The professor of public health argued that, in terms of efficiency, building so many stand-alone ambulance stations is not the best. “In this age of technology, we should find a way of having inventory assessment of who has an ambulance in the state, where it is located, how they could be integrated into the state ambulance services, so that whether it is publicly owned or privately owned, it should not affect the response time.
“And there should be a protocol of where the patients are taken to, so that the patient is not compelled to be taken to the hospital that owned the ambulance, if he or she does not prefer the hospital that owned the ambulance. This is because the patient may not be able to afford the bill of the hospital that owns the ambulance. But if the state government keeps putting so many ambulance stations in the whole place, it might just be photo-trick, especially if there are no ambulances there. The question is, at the end of the day, what does the state want?

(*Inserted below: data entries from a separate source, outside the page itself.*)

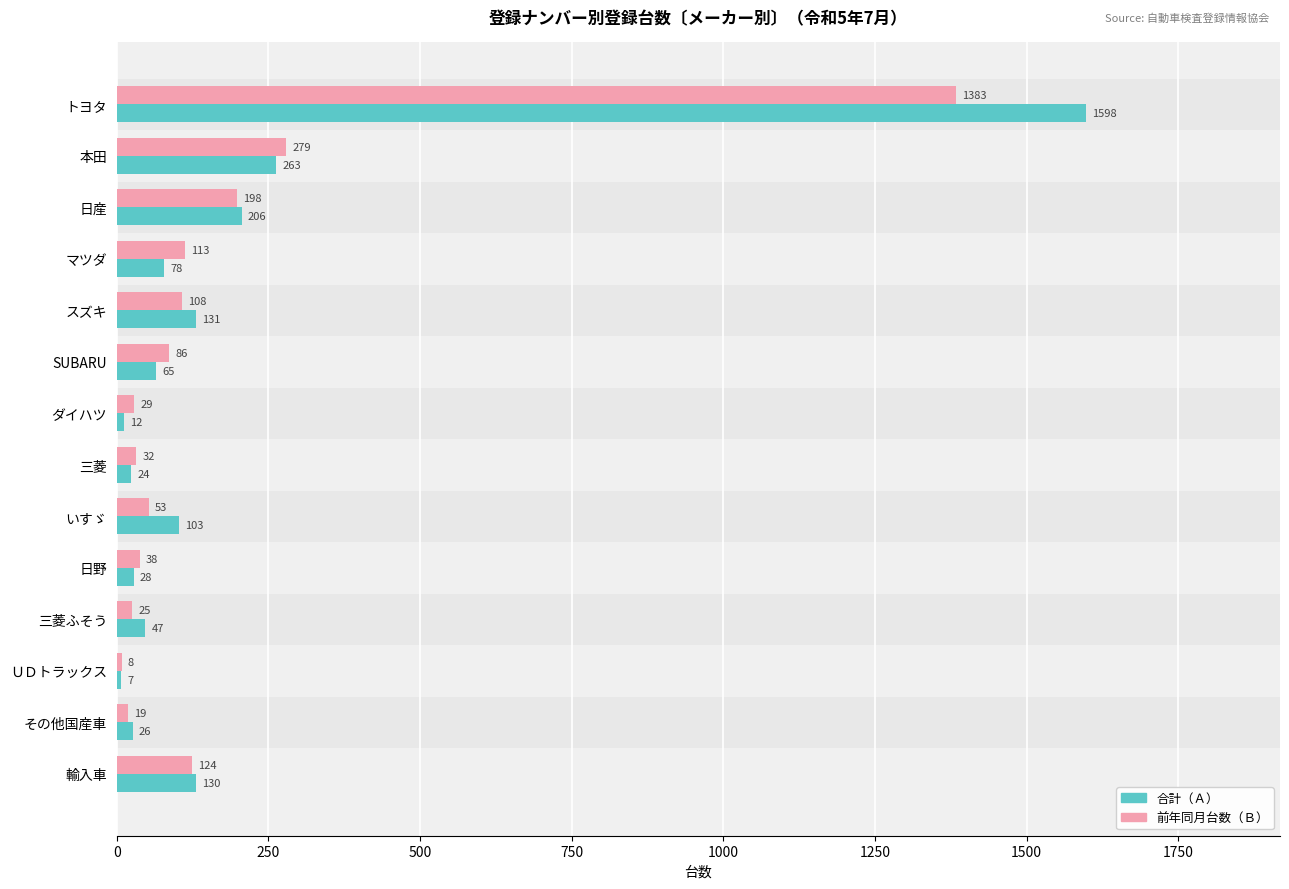

At which label is 前年同月台数（Ｂ） closest to 695?

本田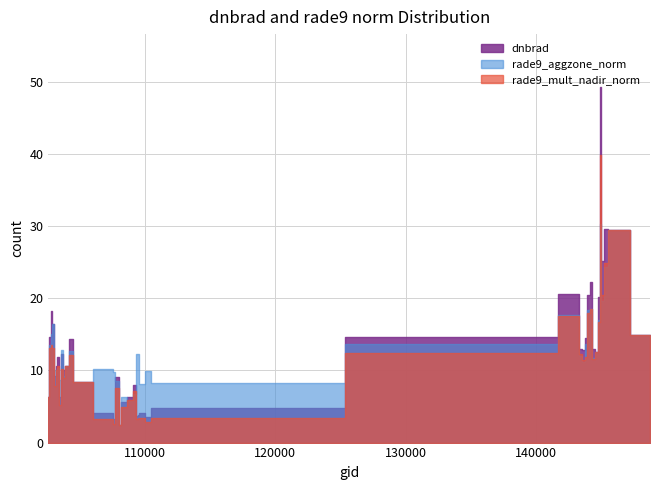

What are all the series names shown in the legend?

dnbrad, rade9_aggzone_norm, rade9_mult_nadir_norm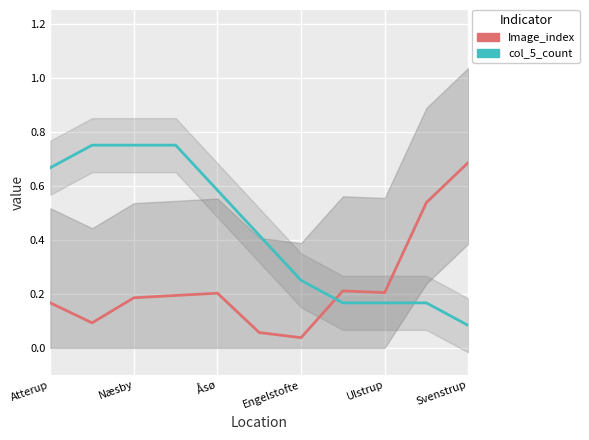

What is the value of the Image_index point at the 5th from the left?

0.2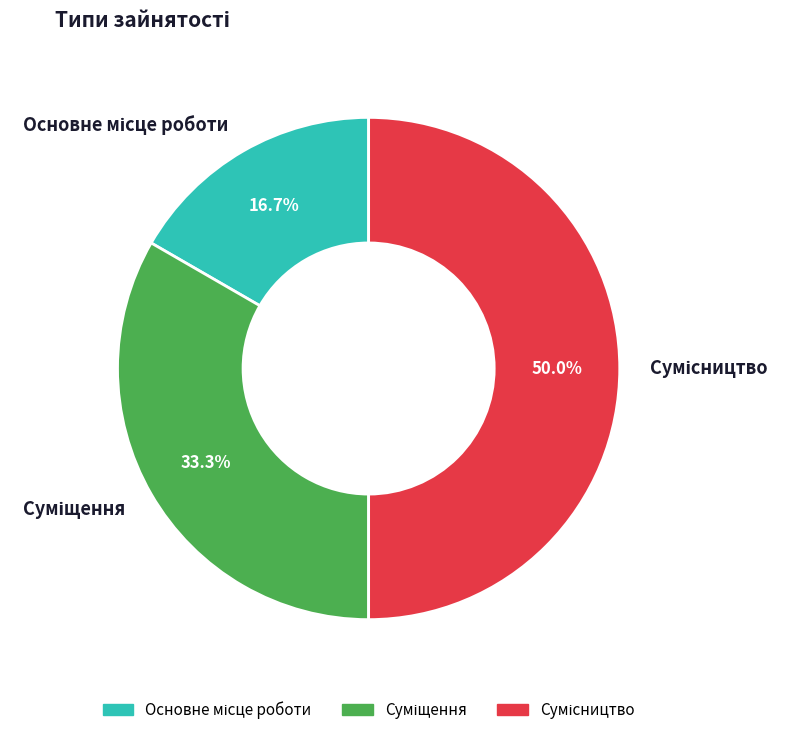

Which category has the biggest portion of the pie?

Сумісництво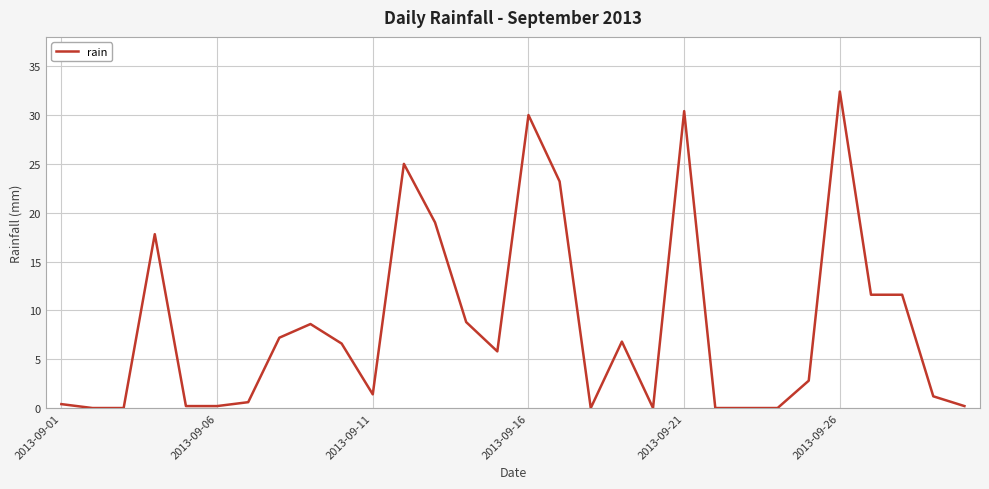

What is the difference between the maximum and minimum values?

32.4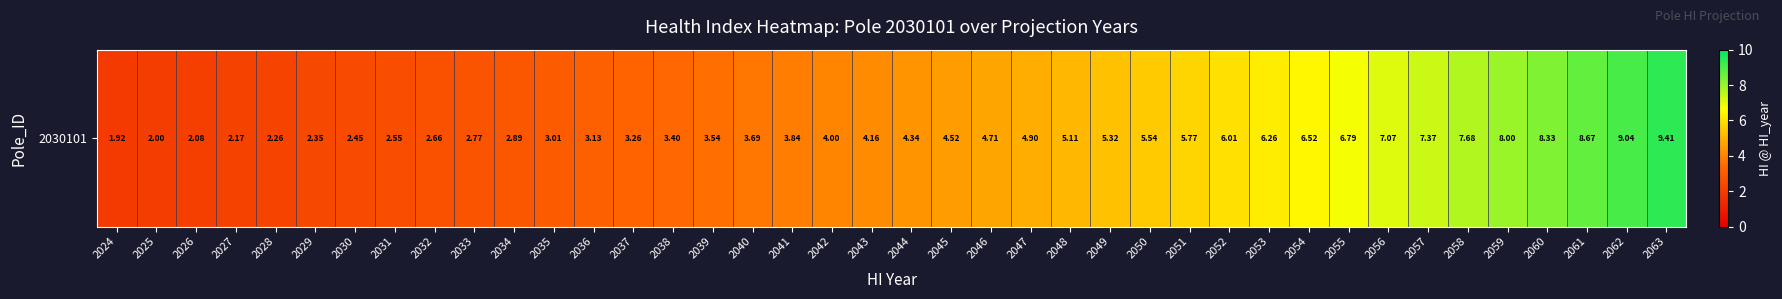

Rank the categories by value from lowest to highest.

2024, 2025, 2026, 2027, 2028, 2029, 2030, 2031, 2032, 2033, 2034, 2035, 2036, 2037, 2038, 2039, 2040, 2041, 2042, 2043, 2044, 2045, 2046, 2047, 2048, 2049, 2050, 2051, 2052, 2053, 2054, 2055, 2056, 2057, 2058, 2059, 2060, 2061, 2062, 2063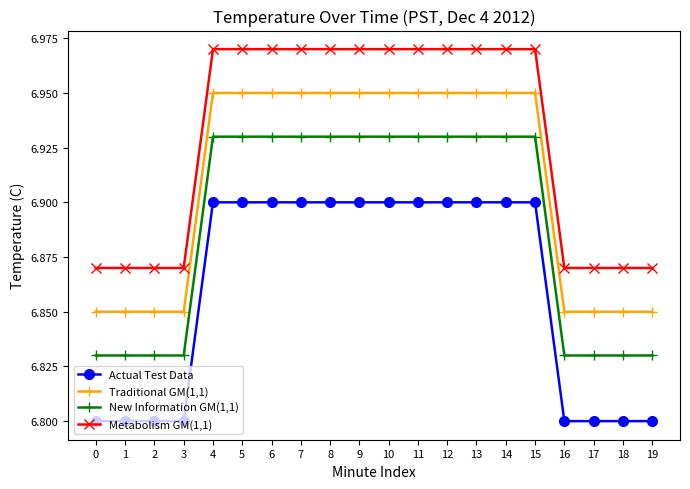

What is the difference between the maximum and minimum values in the Metabolism GM(1,1) series?

0.1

“People who have incidences should enjoy rapid response, all the time. And an ambulance service is basically to move from a point of need to point of action within the shortest possible time. If you have a protocol that tells you how to move, whether the ambulance is from Eko Hospital, it should be able to drop the patient at LASUTH, Ikeja, which is why there is need for a protocol and working arrangement for everybody concerned to know their role in this service.
“If you leave the ambulance service to the public alone, you will never have efficiency for so many reasons. There is nothing wrong if government wants to increase the number of stations, but we should not be looking at it in terms of number, but in terms of process to get a better outcome. With that, we would save more lives. There are so many ambulances in private hands lying idle, doing nothing. It may be privately owned, but private organisations also have social responsibility. Government cannot do it alone, especially if you want efficiency
“In developed clime, if anything happens and there is need to evacuate the person for better healthcare in a facility, the first thing would be to call the ambulance service, but here people would be making personal efforts to resuscitate the person, thereby compounding the issue, through pouring water and doing all sort of things. If there is better response from the ambulance service, it will reduce unnecessary death. This is more so that a lot of us try to resuscitate out of ignorance.
“The people are willing to help but we do not know what to do. And the number of ambulances in the state is more than enough, if the publicly and privately owned ambulances are put together.